Keep this medication in the container it came in, tightly closed, and out of reach of children. Store it at room temperature and away from excess heat and moisture (not in the bathroom).
It is important to keep all medication out of sight and reach of children as many containers (such as weekly pill minders and those for eye drops, creams, patches, and inhalers) are not child-resistant and young children can open them easily. To protect young children from poisoning, always lock safety caps and immediately place the medication in a safe location – one that is up and away and out of their sight and reach. http://www.upandaway.org
Unneeded medications should be disposed of in special ways to ensure that pets, children, and other people cannot consume them. However, you should not flush this medication down the toilet. Instead, the best way to dispose of your medication is through a medicine take-back program. Talk to your pharmacist or contact your local garbage/recycling department to learn about take-back programs in your community. See the FDA's Safe Disposal of Medicines website (http://goo.gl/c4Rm4p) for more information if you do not have access to a take-back program.

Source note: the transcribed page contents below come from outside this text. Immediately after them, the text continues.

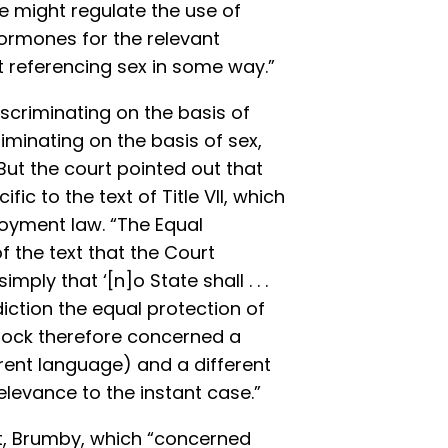
ate might regulate the use of
ormones for the relevant
t referencing sex in some way.”
scriminating on the basis of
iminating on the basis of sex,
ut the court pointed out that
ic to the text of Title VII, which
loyment law. “The Equal
 the text that the Court
imply that ‘[n]o State shall . . .
diction the equal protection of
stock therefore concerned a
erent language) and a different
elevance to the instant case.”
t, Brumby, which “concerned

In case of emergency/overdose
In case of overdose, call the poison control helpline at 1-800-222-1222. Information is also available online at https://www.poisonhelp.org/help. If the victim has collapsed, had a seizure, has trouble breathing, or can't be awakened, immediately call emergency services at 911.
What other information should I know?
Keep all appointments with your doctor.
Do not let anyone else take your medication. Ask your pharmacist any questions you have about refilling your prescription.
It is important for you to keep a written list of all of the prescription and nonprescription (over-the-counter) medicines you are taking, as well as any products such as vitamins, minerals, or other dietary supplements. You should bring this list with you each time you visit a doctor or if you are admitted to a hospital. It is also important information to carry with you in case of emergencies.